First principles as well as empirical observation suggest that positive feedbacks from CO2 concentrations amplify warming initially caused by other factors:
Close analysis of the relationship between the two curves [i.e., temperature and CO2] shows that, within the uncertainties of matching their timescales, the temperature led by a few centuries. This is expected, since it was changes in the Earth’s orbital parameters (including the shape of its orbit around the Sun, and the tilt of Earth’s axis) that caused the small initial temperature rise. This then raised atmospheric CO2 levels, in part by outgassing from the oceans, causing the temperature to rise further. By amplifying each other’s response, this “positive feedback” can turn a small initial perturbation into a large climate change. There is therefore no surprise that the temperature and CO2 rose in parallel, with the temperature initially in advance. In the current case, the situation is different, because human actions are raising the CO2 level, and we are starting to observe the temperature response.

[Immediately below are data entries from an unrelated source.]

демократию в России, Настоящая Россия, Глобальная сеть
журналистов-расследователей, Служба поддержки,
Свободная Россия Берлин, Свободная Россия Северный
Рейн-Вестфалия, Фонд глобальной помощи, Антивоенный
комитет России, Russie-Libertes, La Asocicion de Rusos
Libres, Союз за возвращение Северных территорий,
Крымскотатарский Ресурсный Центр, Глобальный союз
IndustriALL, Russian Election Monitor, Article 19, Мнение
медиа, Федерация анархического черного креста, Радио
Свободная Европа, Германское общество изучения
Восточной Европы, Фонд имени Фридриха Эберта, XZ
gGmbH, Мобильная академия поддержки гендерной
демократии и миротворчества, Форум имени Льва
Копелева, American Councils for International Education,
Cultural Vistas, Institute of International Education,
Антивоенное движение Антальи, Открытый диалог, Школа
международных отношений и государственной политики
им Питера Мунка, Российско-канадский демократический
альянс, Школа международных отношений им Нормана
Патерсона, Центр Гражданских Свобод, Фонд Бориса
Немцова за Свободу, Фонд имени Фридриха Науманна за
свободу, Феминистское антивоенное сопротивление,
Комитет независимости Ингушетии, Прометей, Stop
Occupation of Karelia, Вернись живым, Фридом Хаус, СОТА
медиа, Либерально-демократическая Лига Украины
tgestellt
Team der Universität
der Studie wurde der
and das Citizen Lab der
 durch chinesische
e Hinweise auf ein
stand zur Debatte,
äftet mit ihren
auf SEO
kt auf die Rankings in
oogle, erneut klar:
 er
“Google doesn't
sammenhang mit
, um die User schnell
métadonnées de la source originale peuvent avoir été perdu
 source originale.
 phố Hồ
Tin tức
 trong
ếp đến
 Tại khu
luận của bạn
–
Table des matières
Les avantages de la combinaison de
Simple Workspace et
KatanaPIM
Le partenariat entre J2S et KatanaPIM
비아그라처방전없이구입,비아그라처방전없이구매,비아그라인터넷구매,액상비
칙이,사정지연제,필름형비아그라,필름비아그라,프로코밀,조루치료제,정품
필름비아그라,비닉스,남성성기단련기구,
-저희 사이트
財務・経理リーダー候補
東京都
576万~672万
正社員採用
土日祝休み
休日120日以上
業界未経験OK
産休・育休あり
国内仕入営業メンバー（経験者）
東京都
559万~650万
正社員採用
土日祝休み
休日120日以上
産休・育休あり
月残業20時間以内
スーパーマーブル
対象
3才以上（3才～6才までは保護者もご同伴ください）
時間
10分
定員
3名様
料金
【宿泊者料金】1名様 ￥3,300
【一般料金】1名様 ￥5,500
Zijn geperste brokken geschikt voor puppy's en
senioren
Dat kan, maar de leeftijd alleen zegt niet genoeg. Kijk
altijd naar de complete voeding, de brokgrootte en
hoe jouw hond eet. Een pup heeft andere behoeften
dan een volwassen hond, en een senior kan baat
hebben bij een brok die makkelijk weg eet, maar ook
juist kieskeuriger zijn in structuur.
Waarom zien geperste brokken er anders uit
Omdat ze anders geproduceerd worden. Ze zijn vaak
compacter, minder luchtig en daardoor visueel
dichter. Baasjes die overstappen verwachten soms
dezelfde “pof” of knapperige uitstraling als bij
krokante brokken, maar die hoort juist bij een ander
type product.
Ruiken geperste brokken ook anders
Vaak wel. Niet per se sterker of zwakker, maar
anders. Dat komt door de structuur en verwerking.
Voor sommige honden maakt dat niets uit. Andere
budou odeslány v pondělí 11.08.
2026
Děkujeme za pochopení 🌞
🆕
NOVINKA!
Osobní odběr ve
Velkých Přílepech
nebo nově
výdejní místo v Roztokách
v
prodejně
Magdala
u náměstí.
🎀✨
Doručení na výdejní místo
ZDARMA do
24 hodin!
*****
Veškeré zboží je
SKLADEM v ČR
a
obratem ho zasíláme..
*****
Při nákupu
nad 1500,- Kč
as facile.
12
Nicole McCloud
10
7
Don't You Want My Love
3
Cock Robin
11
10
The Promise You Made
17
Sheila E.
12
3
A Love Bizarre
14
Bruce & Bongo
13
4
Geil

Present CO2 levels greatly exceed the range found in the ice core data. Isotopic analysis of atmospheric CO2 confirms that fossil fuel burning is the source of most of the CO2 increase, unlike during prior interglacial periods. As noted above, models that include increased CO2 levels when simulating recent climate match the observed data far better than those that do not.
Warming on other planets?
Over the last two decades proxy evidence of local or planetary warming has been observed on Mars, Pluto, Jupiter, and Neptune's largest moon Triton. It has sometimes been asserted in the popular press that this points to a solar explanation for the recent warming on Earth. Physicist Khabibullo Abdusamatov claims that solar variation has caused global warming on Earth, and that the coincident warmings "can only be a straightline consequence of the effect of the one same factor: a long-time change in solar irradiance." This view is not accepted by other scientists. Planetary physicist Colin Wilson responded, "His views are completely at odds with the mainstream scientific opinion," and climate scientist Amato Evan stated, "the idea just isn't supported by the theory or by the observations." Charles Long of Pacific Northwest National Laboratory, who studies radiative transfer, says "That's nuts...It doesn't make physical sense that that's the case." Jay Pasachoff, an astronomy professor at Williams College, said that Pluto's global warming was "likely not connected with that of the Earth. The major way they could be connected is if the warming was caused by a large increase in sunlight. But the solar constant—the amount of sunlight received each second—is carefully monitored by spacecraft, and we know the Sun's output is much too steady to be changing the temperature of Pluto." Instead, scientific opinion is that these changes are caused by other factors, such as orbital irregularities or (in the case of Mars) changes in albedo as a result of dust storms.